Beschreibung
Gedächtnis und Erinnerung sind grundlegende Phänomene unseres geistigen Lebens, mit denen sich das abendländische Denken seit der Antike intensiv auseinander gesetzt hat, von Platon über Augustinus bis zu gegenwärtigen Forschungen in der empirischen Psychologie und Neurophysiologie. Bei Albertus Magnus finden sich über sein ganzes Werk verteilt immer wieder intensive Reflexionen zu dieser Thematik; sie zeigen, dass er den Fragen, wie und woran man sich (wieder-)erinnert, eine grundlegende anthropologische Bedeutung zugemessen hat. Eine Schlüsselstellung für das Verständnis in Alberts Oeuvre besitzt dabei sein Kommentar zur aristotelischen Schrift "Über Gedächtnis und Wiedererinnerung" (De memoria et reminiscentia), dessen kritische Edition zeitgleich in der "Editio Coloniensis" erscheint.

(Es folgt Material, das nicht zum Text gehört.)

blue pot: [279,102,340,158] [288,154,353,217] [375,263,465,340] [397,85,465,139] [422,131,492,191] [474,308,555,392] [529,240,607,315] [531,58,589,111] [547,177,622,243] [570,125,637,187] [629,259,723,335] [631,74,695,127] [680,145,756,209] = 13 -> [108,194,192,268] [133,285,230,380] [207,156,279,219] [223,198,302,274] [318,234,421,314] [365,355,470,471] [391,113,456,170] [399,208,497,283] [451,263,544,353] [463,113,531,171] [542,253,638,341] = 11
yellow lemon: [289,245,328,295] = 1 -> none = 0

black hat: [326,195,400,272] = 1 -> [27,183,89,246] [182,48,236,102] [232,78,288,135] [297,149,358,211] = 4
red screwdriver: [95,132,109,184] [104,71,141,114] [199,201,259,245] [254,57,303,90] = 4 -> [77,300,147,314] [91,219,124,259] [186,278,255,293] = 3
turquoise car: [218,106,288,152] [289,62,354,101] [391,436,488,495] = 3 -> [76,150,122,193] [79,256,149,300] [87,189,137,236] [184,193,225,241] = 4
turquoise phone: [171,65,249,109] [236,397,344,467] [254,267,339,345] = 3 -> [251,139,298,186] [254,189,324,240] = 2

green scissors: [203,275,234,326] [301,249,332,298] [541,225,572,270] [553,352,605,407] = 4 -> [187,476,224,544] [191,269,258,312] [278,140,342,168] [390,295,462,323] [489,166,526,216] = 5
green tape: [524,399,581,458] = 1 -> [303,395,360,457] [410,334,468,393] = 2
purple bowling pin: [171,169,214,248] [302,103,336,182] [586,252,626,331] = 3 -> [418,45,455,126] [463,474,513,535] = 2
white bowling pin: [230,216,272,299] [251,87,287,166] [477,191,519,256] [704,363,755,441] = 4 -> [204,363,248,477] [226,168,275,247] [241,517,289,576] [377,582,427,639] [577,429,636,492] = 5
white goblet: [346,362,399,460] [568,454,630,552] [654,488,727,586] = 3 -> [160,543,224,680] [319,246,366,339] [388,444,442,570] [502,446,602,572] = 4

Die von Jörn Müller vorgelegte philosophische Lektüre dieser Schrift weist nach, dass Albert auf der Basis arabischer Deutungen eine äußerst originelle Interpretation der aristotelischen Gedächtnislehre präsentiert, deren problemgeschichtliche Stellung in der Forschung bisher weitgehend verkannt worden ist. Albert begreift Gedächtnis und Erinnern im Wesentlichen akthaft, also von ihren Vollzügen aus, und zwar als eine Rückkehr zu der vergangenen Sache, insofern sie vergangen ist. Damit der Leserschaft über die vorgelegte Interpretation hinaus die Möglichkeit gegeben wird, diese Konzeption selbst Schritt für Schritt nachzuvollziehen, ist dem Text als Anhang die erste vollständige Übersetzung von Alberts Kommentar ins Deutsche beigegeben.